Petisi Bubarkan BNPT, Mengapa?

Petisi Bubarkan BNPT, Mengapa?

”Bubarkan BNPT”. Begitulah bunyi petisi yang kini diseriusi Kepala BNPT Komjen Boy Rafli Amar. ”Itu bikinan teroris,” ujarnya kepada pers Jumat (17/9). ”Negara tidak boleh kalah lawan teroris.”

Harian Disway - TAPI, itulah kritik. Dibolehkan. Tak kurang, Presiden Jokowi pun menyatakan, Indonesia terbuka untuk kritik.

Asal, jangan menghina. Jangan tanpa tata krama. Jangan juga tanpa solusi.

Petisi itu dipublikasi di Change.org pada 11 September 2021. Oleh eks napiter (mantan narapidana terorisme). Sampai Minggu (19/9) ditandatangani (dukung) 51 user. Dari target 100. Artinya, kurang didukung publik.

Walaupun, disampaikan secara tidak menghina. Juga, bukan bentuk makian. Tulisan aslinya cukup panjang. Intinya ada dua:

1) Kinerja BNPT (Badan Nasional Penanggulangan Terorisme) lemah. Buktinya, napiter tidak dibina. Sehingga napiter cenderung balik ke perilaku lama.
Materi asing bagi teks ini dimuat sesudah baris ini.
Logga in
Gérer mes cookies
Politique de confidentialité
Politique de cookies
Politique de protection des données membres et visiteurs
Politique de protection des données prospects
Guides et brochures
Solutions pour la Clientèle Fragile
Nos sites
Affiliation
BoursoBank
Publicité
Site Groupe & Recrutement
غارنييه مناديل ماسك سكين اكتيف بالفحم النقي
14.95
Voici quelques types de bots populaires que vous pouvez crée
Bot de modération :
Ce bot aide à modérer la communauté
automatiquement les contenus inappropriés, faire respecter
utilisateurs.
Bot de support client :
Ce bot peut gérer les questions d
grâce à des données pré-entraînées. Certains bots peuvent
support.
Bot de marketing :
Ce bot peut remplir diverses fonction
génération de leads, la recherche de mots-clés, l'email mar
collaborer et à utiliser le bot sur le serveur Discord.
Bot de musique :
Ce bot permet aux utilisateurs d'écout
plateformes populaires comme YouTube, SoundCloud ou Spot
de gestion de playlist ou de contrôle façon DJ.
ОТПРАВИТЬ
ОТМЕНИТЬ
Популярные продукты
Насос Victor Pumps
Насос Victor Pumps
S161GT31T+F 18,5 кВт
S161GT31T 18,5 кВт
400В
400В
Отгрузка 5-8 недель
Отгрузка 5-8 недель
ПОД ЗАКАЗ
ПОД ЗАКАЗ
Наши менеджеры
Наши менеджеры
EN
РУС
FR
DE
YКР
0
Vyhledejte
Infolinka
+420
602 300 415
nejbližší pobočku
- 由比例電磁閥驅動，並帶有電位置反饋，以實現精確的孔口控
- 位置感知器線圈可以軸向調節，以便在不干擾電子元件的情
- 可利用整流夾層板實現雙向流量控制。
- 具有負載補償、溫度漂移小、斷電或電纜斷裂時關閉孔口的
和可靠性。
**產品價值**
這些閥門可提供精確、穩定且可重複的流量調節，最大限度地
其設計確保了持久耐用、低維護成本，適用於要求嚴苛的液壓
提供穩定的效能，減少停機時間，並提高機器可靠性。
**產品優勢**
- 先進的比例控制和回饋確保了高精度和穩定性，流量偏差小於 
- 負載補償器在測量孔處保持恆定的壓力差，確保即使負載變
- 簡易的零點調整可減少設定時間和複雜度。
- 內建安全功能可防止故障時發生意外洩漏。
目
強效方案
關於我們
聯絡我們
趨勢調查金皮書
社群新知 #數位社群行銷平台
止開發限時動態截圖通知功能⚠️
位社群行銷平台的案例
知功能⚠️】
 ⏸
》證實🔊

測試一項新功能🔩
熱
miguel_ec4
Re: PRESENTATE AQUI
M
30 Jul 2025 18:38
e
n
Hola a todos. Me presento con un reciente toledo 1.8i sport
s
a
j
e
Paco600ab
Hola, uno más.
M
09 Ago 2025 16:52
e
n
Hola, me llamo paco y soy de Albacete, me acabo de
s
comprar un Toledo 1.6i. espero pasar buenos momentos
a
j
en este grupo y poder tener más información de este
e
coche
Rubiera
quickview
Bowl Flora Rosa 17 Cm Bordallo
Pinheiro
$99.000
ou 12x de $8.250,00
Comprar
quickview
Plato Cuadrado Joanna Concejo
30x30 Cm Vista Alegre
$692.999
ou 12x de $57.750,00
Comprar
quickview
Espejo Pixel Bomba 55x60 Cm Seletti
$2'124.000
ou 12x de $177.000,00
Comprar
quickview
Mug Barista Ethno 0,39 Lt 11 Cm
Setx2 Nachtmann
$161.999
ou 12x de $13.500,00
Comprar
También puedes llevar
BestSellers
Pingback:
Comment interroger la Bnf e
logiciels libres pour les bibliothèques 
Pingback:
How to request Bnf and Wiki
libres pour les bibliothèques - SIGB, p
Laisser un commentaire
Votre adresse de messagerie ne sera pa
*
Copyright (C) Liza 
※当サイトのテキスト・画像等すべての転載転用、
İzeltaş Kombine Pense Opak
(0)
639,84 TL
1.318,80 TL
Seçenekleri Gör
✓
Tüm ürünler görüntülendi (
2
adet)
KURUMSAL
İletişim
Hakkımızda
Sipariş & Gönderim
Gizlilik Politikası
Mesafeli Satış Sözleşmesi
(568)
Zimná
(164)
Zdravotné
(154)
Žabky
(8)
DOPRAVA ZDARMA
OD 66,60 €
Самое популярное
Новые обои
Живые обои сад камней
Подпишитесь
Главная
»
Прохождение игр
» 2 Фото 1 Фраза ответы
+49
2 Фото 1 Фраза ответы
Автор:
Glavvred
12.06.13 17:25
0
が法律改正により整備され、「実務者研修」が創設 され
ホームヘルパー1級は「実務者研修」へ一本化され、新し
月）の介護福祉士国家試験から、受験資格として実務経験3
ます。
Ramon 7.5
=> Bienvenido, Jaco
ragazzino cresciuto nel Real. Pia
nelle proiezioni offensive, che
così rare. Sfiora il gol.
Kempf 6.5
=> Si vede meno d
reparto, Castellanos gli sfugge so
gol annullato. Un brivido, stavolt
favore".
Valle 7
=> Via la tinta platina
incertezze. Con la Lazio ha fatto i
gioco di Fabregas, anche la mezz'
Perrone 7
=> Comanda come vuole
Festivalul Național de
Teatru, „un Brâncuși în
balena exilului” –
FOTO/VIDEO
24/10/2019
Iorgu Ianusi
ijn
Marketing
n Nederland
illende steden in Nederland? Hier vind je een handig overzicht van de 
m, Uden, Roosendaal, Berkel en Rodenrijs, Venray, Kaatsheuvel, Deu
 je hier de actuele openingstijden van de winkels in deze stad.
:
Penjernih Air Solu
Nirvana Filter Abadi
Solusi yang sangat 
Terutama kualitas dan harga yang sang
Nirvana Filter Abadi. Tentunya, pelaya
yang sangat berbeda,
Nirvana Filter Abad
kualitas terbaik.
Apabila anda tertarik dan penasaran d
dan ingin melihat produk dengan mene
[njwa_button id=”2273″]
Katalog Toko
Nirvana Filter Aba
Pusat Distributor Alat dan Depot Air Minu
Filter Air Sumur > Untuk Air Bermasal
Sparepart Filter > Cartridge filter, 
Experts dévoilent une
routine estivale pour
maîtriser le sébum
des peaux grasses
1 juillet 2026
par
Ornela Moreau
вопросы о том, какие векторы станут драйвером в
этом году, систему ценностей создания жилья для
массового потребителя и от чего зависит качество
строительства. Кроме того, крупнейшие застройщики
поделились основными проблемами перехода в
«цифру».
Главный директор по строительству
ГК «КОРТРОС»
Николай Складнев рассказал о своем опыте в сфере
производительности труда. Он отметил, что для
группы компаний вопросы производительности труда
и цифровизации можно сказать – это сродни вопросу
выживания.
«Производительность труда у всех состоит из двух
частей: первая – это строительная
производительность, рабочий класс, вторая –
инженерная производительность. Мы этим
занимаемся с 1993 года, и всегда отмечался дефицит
2) Mestinya eks napiter disejahterakan. Gampangnya, berilah uang cukup untuk eks napiter dan keluarga mereka. Dari BNPT yang dibiayai pemerintah. Agar eks napiter tidak terjerumus lagi ke kelompok radikalisme yang kuat secara pendanaan.

Menanggapi itu, Komjen Boy menjelaskan, soal anggaran tambahan yang diusulkan BNPT belum dikabulkan Kementerian Keuangan. Malah, anggaran BNPT terpotong untuk mendukung penanggulangan Covid-19.

Komjen Boy: "Tahun 2021 saja anggaran yang ada sudah terpotong tiga kali untuk itu. Info di atas umumnya misinformasi."

Program deradikalisasi oleh BNPT terus berjalan. Lebih dari 800 eks napiter sudah menjalani program deradikalisasi BNPT.

"Berbagai program dengan pendekatan kesejahteraan kepada eks napiter sudah dilaksanakan. Sudah lebih 800 eks napiter yang mengikuti program itu," kata Boy. "Kalau mereka menyoal itu, mereka memang menghendaki BNPT tidak ada."

Terorisme penyakit internasional. Di 40 tahun terakhir. Disebut penyakit karena mereka membunuh orang. Sedangkan Indonesia ketularan.

Amerika Serikat (AS) paling dimusuhi teroris. Uniknya, ilmuwan AS memandang problem itu secara rasional.

”Melawan terorisme dengan kekerasan adalah omong kosong belaka,” tulis Dr Marc Sageman. Dalam bukunya, Turning to Political Violence: The Emergence of Terrorism (University of Pennsylvania Press, 2017).